Turkey’s troubles create new threats for its Allies

There is an increasing divergence between the Trump administration and the Erdogan regime

Since coming to power, Recep Tayyip Erdoğan has been controversial, to say the least, due in large part to policies and practices which the West sees as openly authoritarian. He also used what an attempted coup against him to justify a further consolidation of his power.

This coup attempt came in reaction to a series of clampdowns. Perhaps the two most significant were the repression of the Gezi priests and 2013 repression of the movement of Fethullah Gülen. (A cleric and former political ally of Erdogan’s and founder of a substantial network of schools, he is accused by the regime of having organized the coup in July 2016. He lives in exile in the United States.) He also boosted his own authorities as president after winning the country’s first direct elections in 2014. He ended a peace process with the Kurds and enacted a state of emergency following the beginning of the waves of Islamist attacks in 2015. Since the state appeared to have been threatened by the coup attempt, the government launched unprecedented purges and routinized increasingly serious violations of the rule of law.

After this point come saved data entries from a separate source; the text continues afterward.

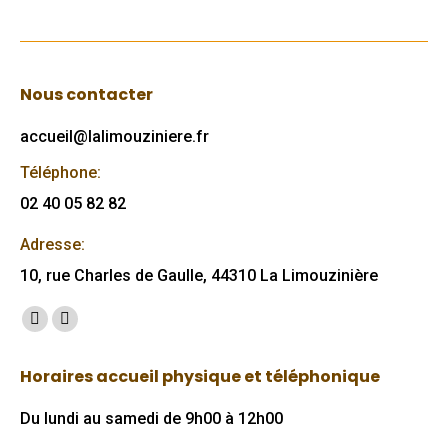
Nous contacter
accueil@lalimouziniere.fr
Téléphone:
02 40 05 82 82
Adresse:
10, rue Charles de Gaulle, 44310 La Limouzinière
Trouvez nous sur :
Facebook
Mail
page
page
Horaires accueil physique et téléphonique
opens
opens
in
in
Du lundi au samedi de 9h00 à 12h00
new
new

With the steadily rising autocracy of the Turkish president has come his apparent belief that he has the right to shape every aspect of Turkey’s political, social, cultural and commercial policies. His victory in the last election—following a referendum last year—has made him a head of state with unchecked powers, and added to a sense of entitlement on his part.

Every day, the pressure on the Turkish President is increasing, amid a divergence between the Trump administration and the Erdogan regime.

Turkey-U.S. Main Points of Discord

Turkey agreed, in 2015, to allow the U.S.-led coalition fighting the Islamic State group in Syria to use a key airbase and has been part of the coalition against the jihadists. But its opposition to Syrian Kurds who dominate the Syrian Democratic Forces (SDF), supported by the coalition, has complicated its role.

The Kurdish People’s Protection Units (YPG) militia is an ally of the United States, but Ankara accuses it of being a terrorist organization. Ankara says the YPG is the Syrian offshoot of its outlawed Kurdistan Workers’ Party (PKK), which has waged a three-decade rebellion in Turkey’s southeast.

The YPG controls key Syrian northern towns, which triggers Turkey’s fears of the emergence of an autonomous Kurdish region in Syria, which could have implications for its own territory.

In 2016, Turkish troops launched an operation in Syria to drive out Islamic State fighters as well as Kurdish militias. But Turkey was angered when the U.S.-led coalition said in January it was working to create a thirty-thousand-strong border security force, around half of whom would be retrained members of the SDF.

It launched a new air-and-ground operation to oust Kurdish fighters in northwest Syria, defying U.S. warnings that it risked destabilizing the area.

U.S.-Based Turkish Cleric

The July 2016 attempted a coup against left 249 people dead, not including those who plotted the coup.

Erdogan, on vacation at the time, blamed the coup attempt on Muslim preacher Fethullah Gulen. The Turkish head of State has demanded that the United States extradite the cleric, but to no avail. Turkey has since carried out major purges of the civil service to remove Gulen supporters.

In 2017, a Turkish employee of the American consulate in Istanbul was arrested on suspicion of links to Gulen. A Turkish staffer at the U.S. consulate in Adana was detained on suspicion of links to the PKK.

Washington reacted to the charges by suspended the majority of its visa services for Turkey. In response, Ankara did the same. The restrictions were lifted at the end of 2017.

Media, Detentions

In 2016, former U.S. President Barack Obama warned that Turkey’s approach towards the media was taking it “down a path that would be very troubling.”

According to the the P24 press freedom group, there are 156 journalists behind bars in Turkey, most of whom were arrested after the failed coup bid.

The United States also criticized the 2016 detention of several U.S. citizens for allegedly being part of the Gulen network. NASA scientist Serkan Golge, a dual national, was sentenced to seven-and-a-half years in prison last week for being a member of Gulen’s movement. The State Department says he had been convicted “without credible evidence.”

U.S. pastor Andrew Brunson, who ran a church in Izmir, has been held on similar charges since October 2016.

Qatar has come to the aid of Turkey amid its ongoing financial crisis, after the central banks of both nations signed a currency swap agreement in a bid to provide liquidity and financial stability to Turkey

The two states are the region’s staunchest supporters of the Muslim Brotherhood and Hamas, and have shown a willingness to flirt with Tehran. Bilateral ties with Turkey, based on a similar ideological outlook, are strengthened by military and financial partnerships that are vital for Erdoğan. But among the perils of this new alliance, Qatar’s history of promoting Islamism through soft power promises to enhance and consolidate support for the same movements which Erdogan has been proffering systematically for over a decade.

As Qatar faces international pressure to stop harboring senior Brotherhood figures, there are clear indications that it will facilitate their migration to Turkey. So among the urgent challenges for the U.S. allies to address is the question of how to weaken this budding alliance.